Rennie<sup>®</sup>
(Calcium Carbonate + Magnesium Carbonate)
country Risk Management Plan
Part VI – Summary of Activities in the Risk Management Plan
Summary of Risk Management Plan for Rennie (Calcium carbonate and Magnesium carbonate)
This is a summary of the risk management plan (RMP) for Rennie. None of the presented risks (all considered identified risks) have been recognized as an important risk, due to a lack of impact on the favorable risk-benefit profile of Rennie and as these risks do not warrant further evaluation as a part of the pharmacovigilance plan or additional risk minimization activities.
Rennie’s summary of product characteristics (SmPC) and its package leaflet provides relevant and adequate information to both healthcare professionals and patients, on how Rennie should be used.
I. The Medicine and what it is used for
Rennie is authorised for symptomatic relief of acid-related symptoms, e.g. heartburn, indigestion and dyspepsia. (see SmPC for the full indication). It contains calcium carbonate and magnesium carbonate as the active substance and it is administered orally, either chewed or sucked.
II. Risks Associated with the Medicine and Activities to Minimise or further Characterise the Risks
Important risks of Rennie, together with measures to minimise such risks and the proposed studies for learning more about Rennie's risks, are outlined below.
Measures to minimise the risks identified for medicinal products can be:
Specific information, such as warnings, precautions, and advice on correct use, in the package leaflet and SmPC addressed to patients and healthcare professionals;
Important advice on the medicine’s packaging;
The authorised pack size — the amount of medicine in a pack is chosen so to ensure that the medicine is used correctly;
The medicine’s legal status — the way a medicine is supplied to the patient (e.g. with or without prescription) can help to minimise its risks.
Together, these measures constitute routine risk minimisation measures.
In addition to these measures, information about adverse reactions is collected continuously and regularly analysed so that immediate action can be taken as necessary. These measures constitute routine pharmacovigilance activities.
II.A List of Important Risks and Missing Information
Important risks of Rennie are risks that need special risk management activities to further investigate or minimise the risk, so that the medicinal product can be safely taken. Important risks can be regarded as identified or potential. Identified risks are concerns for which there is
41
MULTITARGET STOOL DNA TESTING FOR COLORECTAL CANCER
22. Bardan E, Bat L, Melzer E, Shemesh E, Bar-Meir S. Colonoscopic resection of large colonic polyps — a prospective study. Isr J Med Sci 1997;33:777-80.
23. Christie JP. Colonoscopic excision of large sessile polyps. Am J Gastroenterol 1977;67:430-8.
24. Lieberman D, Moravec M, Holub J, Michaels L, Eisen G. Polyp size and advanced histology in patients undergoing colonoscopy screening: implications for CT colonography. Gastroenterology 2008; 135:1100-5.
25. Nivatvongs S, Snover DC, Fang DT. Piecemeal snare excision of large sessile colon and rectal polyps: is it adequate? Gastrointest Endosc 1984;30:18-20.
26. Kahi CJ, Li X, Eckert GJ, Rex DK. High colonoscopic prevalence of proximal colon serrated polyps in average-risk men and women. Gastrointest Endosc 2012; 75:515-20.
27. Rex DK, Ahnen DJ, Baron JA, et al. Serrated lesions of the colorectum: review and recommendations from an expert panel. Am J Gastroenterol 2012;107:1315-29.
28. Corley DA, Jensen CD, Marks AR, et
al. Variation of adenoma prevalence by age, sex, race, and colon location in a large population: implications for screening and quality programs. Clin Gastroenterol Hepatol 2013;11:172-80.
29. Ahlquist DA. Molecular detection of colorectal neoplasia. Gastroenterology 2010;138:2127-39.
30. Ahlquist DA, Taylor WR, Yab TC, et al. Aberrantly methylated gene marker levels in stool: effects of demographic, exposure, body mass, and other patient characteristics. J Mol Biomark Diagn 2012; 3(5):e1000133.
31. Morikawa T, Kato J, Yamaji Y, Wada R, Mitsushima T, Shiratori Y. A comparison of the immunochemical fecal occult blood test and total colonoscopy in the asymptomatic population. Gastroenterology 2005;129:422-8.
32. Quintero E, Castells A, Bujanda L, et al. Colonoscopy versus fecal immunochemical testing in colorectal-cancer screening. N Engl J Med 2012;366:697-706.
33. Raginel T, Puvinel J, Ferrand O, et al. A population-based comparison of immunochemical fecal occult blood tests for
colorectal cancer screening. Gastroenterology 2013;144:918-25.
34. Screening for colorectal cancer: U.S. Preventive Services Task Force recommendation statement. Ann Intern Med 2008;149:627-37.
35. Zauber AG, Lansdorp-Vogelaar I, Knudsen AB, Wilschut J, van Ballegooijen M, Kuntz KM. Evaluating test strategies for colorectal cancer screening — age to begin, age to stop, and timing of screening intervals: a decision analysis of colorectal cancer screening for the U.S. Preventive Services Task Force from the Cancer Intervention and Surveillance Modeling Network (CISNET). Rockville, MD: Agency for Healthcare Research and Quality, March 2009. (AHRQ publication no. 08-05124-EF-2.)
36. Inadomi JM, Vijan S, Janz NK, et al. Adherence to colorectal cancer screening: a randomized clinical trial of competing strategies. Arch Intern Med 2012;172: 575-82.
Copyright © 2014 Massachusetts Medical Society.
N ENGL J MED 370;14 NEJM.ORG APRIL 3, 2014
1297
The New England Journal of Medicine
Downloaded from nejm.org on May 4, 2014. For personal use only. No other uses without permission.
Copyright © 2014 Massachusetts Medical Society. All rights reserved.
================================
Task instructions -
Whatever the entries say, repeat all of them exactly.

Written response -
Rennie<sup>®</sup>
(Calcium Carbonate + Magnesium Carbonate)
country Risk Management Plan
Part VI – Summary of Activities in the Risk Management Plan
Summary of Risk Management Plan for Rennie (Calcium carbonate and Magnesium carbonate)
This is a summary of the risk management plan (RMP) for Rennie. None of the presented risks (all considered identified risks) have been recognized as an important risk, due to a lack of impact on the favorable risk-benefit profile of Rennie and as these risks do not warrant further evaluation as a part of the pharmacovigilance plan or additional risk minimization activities.
Rennie’s summary of product characteristics (SmPC) and its package leaflet provides relevant and adequate information to both healthcare professionals and patients, on how Rennie should be used.
I. The Medicine and what it is used for
Rennie is authorised for symptomatic relief of acid-related symptoms, e.g. heartburn, indigestion and dyspepsia. (see SmPC for the full indication). It contains calcium carbonate and magnesium carbonate as the active substance and it is administered orally, either chewed or sucked.
II. Risks Associated with the Medicine and Activities to Minimise or further Characterise the Risks
Important risks of Rennie, together with measures to minimise such risks and the proposed studies for learning more about Rennie's risks, are outlined below.
Measures to minimise the risks identified for medicinal products can be:
Specific information, such as warnings, precautions, and advice on correct use, in the package leaflet and SmPC addressed to patients and healthcare professionals;
Important advice on the medicine’s packaging;
The authorised pack size — the amount of medicine in a pack is chosen so to ensure that the medicine is used correctly;
The medicine’s legal status — the way a medicine is supplied to the patient (e.g. with or without prescription) can help to minimise its risks.
Together, these measures constitute routine risk minimisation measures.
In addition to these measures, information about adverse reactions is collected continuously and regularly analysed so that immediate action can be taken as necessary. These measures constitute routine pharmacovigilance activities.
II.A List of Important Risks and Missing Information
Important risks of Rennie are risks that need special risk management activities to further investigate or minimise the risk, so that the medicinal product can be safely taken. Important risks can be regarded as identified or potential. Identified risks are concerns for which there is
41
MULTITARGET STOOL DNA TESTING FOR COLORECTAL CANCER
22. Bardan E, Bat L, Melzer E, Shemesh E, Bar-Meir S. Colonoscopic resection of large colonic polyps — a prospective study. Isr J Med Sci 1997;33:777-80.
23. Christie JP. Colonoscopic excision of large sessile polyps. Am J Gastroenterol 1977;67:430-8.
24. Lieberman D, Moravec M, Holub J, Michaels L, Eisen G. Polyp size and advanced histology in patients undergoing colonoscopy screening: implications for CT colonography. Gastroenterology 2008; 135:1100-5.
25. Nivatvongs S, Snover DC, Fang DT. Piecemeal snare excision of large sessile colon and rectal polyps: is it adequate? Gastrointest Endosc 1984;30:18-20.
26. Kahi CJ, Li X, Eckert GJ, Rex DK. High colonoscopic prevalence of proximal colon serrated polyps in average-risk men and women. Gastrointest Endosc 2012; 75:515-20.
27. Rex DK, Ahnen DJ, Baron JA, et al. Serrated lesions of the colorectum: review and recommendations from an expert panel. Am J Gastroenterol 2012;107:1315-29.
28. Corley DA, Jensen CD, Marks AR, et
al. Variation of adenoma prevalence by age, sex, race, and colon location in a large population: implications for screening and quality programs. Clin Gastroenterol Hepatol 2013;11:172-80.
29. Ahlquist DA. Molecular detection of colorectal neoplasia. Gastroenterology 2010;138:2127-39.
30. Ahlquist DA, Taylor WR, Yab TC, et al. Aberrantly methylated gene marker levels in stool: effects of demographic, exposure, body mass, and other patient characteristics. J Mol Biomark Diagn 2012; 3(5):e1000133.
31. Morikawa T, Kato J, Yamaji Y, Wada R, Mitsushima T, Shiratori Y. A comparison of the immunochemical fecal occult blood test and total colonoscopy in the asymptomatic population. Gastroenterology 2005;129:422-8.
32. Quintero E, Castells A, Bujanda L, et al. Colonoscopy versus fecal immunochemical testing in colorectal-cancer screening. N Engl J Med 2012;366:697-706.
33. Raginel T, Puvinel J, Ferrand O, et al. A population-based comparison of immunochemical fecal occult blood tests for
colorectal cancer screening. Gastroenterology 2013;144:918-25.
34. Screening for colorectal cancer: U.S. Preventive Services Task Force recommendation statement. Ann Intern Med 2008;149:627-37.
35. Zauber AG, Lansdorp-Vogelaar I, Knudsen AB, Wilschut J, van Ballegooijen M, Kuntz KM. Evaluating test strategies for colorectal cancer screening — age to begin, age to stop, and timing of screening intervals: a decision analysis of colorectal cancer screening for the U.S. Preventive Services Task Force from the Cancer Intervention and Surveillance Modeling Network (CISNET). Rockville, MD: Agency for Healthcare Research and Quality, March 2009. (AHRQ publication no. 08-05124-EF-2.)
36. Inadomi JM, Vijan S, Janz NK, et al. Adherence to colorectal cancer screening: a randomized clinical trial of competing strategies. Arch Intern Med 2012;172: 575-82.
Copyright © 2014 Massachusetts Medical Society.
N ENGL J MED 370;14 NEJM.ORG APRIL 3, 2014
1297
The New England Journal of Medicine
Downloaded from nejm.org on May 4, 2014. For personal use only. No other uses without permission.
Copyright © 2014 Massachusetts Medical Society. All rights reserved.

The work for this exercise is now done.